**CONSIGNE**
Dans l'entretien ci-dessous sur la Covid-19 au Burkina Faso, relevez tous les rassemblements que l'interviewé dit ne plus voir ou que les gens évitent désormais.

AlloDocteurs.Africa : Où en est l'épidémie de Covid-19 au Burkina Faso ?

Charlemagne Ouédraogo : Dans le pays, la Covid-19 est en recul, en témoignent les statistiques que nous avons au quotidien et les cas que nous recevons dans les différents hôpitaux. Je pense que nous sommes sur la bonne voie pour anéantir la maladie, malgré les difficultés vécues. 

A.D.A : La population a-t-elle joué le jeu des gestes barrières ?

C.O. : C'est le travail du gouvernement  ! Vous savez que dans tous les pays au monde, vous ne pouvez pas trouver une population qui respecte à 100% les recommandations des autorités, notamment par rapport aux mesures barrières. Mais tout porte à croire que beaucoup de gens les respectent dans les lieux publics, tout comme on observe un respect de la distanciation sociale. On ne voit plus de grosses réunions, des mariages...

A.D.A : Les burkinabés se sont adaptés?

C.O. : Oui, les gens ont appris à faire leurs réunions en utilisant les nouvelles technologies de communication et évitent les conférences publiques et les grandes rencontres culturelles. Autant d'habitudes qui ont été abandonnées, au profit de la lutte contre la maladie. On a même vu des mariages sur Zoom !  Nous avons également eu un gros bénéfice grâce à la quarantaine imposée à Ouagadougou, qui est la ville la plus atteinte par le coronavirus afin de limiter la propagation de la maladie dans les autres régions à l'intérieur du pays. Nous avons aussi utilisé le couvre-feu qui évite aux gens d'être rassemblés toute la nuit et réduit la contamination intercommunautaire de la maladie.

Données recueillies
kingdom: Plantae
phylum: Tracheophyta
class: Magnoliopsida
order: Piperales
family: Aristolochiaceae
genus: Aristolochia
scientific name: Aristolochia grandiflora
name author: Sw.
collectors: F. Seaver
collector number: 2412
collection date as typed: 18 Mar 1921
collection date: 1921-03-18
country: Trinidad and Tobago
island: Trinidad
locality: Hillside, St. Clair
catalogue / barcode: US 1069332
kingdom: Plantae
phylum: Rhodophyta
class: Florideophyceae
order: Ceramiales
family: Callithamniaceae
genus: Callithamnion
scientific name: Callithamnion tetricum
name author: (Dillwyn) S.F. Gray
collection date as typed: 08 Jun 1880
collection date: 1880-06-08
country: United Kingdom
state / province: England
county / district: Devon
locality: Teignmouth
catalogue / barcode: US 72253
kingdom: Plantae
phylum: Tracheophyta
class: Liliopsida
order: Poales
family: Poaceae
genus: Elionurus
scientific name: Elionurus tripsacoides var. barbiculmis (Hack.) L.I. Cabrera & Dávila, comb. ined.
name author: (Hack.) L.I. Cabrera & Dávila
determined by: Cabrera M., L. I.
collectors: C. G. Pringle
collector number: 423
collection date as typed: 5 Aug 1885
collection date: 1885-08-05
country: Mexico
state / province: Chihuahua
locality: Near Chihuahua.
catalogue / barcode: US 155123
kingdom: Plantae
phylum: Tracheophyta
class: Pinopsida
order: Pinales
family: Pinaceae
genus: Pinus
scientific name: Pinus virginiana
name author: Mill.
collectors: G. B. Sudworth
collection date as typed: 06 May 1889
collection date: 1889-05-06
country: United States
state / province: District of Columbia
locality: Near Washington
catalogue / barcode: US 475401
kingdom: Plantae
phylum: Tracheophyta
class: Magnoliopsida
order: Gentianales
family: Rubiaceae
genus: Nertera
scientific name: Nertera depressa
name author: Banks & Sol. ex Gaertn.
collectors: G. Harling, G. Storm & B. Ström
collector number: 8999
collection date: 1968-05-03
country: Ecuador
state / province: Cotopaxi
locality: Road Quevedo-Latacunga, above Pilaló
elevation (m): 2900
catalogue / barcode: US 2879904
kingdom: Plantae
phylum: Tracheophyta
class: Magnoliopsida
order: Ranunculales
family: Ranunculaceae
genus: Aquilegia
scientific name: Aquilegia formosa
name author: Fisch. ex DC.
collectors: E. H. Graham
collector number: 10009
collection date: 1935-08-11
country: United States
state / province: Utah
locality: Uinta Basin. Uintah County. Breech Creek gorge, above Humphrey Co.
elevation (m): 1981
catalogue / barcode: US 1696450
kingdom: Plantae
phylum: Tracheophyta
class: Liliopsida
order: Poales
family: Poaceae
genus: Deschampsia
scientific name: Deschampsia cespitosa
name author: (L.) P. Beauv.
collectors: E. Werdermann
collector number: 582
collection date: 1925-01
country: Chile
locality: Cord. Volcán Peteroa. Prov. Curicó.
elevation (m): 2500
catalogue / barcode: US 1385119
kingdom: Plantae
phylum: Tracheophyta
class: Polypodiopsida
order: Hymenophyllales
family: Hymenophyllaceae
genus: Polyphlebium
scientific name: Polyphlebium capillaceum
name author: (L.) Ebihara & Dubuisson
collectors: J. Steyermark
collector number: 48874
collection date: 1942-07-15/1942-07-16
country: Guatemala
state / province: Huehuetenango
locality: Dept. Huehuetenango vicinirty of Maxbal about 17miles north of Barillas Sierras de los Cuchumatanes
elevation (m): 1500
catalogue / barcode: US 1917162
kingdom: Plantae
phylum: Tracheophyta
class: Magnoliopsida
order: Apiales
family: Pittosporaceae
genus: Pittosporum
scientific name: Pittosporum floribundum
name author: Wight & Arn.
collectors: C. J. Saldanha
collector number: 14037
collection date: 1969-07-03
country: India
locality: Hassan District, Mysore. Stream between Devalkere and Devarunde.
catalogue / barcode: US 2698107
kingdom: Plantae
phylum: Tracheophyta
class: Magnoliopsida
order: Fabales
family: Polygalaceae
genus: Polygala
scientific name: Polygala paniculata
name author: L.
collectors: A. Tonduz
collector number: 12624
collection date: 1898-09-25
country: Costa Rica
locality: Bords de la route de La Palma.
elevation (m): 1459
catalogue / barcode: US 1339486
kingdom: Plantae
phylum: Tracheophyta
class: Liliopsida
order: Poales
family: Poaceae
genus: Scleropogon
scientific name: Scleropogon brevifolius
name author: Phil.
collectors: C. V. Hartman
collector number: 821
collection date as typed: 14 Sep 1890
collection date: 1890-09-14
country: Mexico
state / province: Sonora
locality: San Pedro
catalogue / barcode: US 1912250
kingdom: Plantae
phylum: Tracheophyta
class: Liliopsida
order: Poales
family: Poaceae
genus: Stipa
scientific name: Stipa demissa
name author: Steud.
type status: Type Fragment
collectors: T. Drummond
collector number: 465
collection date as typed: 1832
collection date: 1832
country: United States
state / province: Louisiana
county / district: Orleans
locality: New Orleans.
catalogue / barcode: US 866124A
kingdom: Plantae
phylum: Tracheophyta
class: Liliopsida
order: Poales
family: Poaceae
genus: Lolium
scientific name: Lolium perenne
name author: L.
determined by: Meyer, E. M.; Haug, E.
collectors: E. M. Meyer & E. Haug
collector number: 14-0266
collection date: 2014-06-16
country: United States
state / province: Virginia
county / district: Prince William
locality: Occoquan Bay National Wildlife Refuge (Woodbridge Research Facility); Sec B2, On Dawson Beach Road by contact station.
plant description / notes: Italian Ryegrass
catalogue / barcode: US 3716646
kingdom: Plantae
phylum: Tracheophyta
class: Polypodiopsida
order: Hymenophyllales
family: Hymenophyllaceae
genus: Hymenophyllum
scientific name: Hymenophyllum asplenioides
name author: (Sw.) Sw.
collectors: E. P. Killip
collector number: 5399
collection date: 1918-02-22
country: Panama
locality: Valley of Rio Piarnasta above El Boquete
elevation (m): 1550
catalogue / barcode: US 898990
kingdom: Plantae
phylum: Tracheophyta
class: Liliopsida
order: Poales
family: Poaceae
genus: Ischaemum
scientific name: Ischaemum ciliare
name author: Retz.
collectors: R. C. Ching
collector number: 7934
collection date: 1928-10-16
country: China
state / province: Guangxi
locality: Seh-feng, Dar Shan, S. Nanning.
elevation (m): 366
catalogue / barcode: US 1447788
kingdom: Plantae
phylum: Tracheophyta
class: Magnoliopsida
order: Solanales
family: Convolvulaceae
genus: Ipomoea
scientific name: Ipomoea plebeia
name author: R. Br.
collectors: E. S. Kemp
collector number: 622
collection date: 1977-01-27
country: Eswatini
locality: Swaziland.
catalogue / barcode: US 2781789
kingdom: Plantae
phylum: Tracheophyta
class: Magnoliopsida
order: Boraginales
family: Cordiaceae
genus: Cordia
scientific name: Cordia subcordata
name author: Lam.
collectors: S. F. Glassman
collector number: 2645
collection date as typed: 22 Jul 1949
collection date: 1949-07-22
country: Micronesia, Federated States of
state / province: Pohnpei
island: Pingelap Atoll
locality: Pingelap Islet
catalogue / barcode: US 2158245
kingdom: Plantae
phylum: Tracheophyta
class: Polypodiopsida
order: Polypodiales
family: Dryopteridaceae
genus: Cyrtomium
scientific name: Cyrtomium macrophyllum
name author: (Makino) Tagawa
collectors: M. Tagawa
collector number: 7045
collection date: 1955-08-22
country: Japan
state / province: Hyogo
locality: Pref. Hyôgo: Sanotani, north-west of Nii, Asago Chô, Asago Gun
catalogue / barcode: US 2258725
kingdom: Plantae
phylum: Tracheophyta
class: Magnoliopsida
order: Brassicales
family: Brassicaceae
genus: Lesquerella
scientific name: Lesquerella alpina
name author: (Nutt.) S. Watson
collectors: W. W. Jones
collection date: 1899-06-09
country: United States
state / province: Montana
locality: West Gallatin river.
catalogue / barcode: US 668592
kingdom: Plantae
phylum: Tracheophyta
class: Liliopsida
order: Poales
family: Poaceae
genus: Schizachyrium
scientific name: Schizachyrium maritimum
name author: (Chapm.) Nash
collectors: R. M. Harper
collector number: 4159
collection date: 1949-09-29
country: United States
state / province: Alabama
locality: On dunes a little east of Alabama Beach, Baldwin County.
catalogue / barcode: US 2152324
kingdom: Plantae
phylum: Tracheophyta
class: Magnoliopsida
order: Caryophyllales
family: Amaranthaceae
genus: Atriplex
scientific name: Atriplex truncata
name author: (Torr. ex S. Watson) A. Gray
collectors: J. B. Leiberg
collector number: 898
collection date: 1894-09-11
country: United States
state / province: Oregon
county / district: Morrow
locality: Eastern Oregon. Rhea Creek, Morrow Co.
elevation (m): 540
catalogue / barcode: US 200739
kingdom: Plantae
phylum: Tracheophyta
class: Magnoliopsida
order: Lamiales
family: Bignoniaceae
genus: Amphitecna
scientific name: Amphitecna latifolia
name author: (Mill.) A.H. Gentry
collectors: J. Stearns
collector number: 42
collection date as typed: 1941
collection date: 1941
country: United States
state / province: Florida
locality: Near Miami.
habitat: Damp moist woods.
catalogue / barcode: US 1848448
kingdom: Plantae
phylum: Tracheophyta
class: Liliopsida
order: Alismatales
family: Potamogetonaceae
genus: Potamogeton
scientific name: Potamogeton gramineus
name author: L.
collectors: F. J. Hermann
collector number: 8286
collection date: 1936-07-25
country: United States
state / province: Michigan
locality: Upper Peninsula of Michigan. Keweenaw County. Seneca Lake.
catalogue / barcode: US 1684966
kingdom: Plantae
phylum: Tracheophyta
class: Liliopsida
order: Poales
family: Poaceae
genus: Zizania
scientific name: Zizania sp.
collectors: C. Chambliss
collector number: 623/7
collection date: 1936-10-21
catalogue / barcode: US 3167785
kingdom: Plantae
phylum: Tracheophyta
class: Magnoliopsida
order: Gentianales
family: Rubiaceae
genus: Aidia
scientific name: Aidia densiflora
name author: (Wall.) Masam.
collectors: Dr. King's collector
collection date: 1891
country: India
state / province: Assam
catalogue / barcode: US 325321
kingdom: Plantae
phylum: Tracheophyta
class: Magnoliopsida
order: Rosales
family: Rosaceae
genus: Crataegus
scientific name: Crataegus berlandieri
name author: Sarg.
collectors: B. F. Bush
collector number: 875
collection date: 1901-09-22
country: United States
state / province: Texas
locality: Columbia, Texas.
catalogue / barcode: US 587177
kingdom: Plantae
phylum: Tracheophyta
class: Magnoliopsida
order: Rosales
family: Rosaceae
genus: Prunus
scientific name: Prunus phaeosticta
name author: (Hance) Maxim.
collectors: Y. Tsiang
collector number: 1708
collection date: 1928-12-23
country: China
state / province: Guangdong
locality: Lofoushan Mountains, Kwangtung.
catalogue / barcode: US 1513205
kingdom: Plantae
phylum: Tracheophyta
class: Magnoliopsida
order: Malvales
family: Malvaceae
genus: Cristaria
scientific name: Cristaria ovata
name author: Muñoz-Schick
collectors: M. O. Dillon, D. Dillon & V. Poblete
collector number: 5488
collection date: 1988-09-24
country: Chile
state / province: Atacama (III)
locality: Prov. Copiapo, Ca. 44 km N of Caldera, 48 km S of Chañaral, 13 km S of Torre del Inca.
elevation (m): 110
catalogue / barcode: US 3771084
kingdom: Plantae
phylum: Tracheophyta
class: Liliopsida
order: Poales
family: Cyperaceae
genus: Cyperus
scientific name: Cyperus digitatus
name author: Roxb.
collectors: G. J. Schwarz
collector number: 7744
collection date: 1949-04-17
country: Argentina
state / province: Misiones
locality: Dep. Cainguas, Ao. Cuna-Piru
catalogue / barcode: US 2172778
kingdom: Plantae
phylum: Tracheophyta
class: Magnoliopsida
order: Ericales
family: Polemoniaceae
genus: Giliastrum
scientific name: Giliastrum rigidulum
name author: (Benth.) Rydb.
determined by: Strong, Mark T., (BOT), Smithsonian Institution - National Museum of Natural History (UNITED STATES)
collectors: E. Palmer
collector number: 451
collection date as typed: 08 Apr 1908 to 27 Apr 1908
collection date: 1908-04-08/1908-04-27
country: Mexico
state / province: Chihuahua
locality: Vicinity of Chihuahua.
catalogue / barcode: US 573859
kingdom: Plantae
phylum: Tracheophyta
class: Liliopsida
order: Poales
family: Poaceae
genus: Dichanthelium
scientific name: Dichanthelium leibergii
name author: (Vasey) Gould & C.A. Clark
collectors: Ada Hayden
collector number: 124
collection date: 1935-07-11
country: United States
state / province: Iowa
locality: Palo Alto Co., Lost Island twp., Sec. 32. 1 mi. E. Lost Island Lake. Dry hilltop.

**CORRIGÉ**
- les grosses réunions
- les mariages
- les conférences publiques
- les grandes rencontres culturelles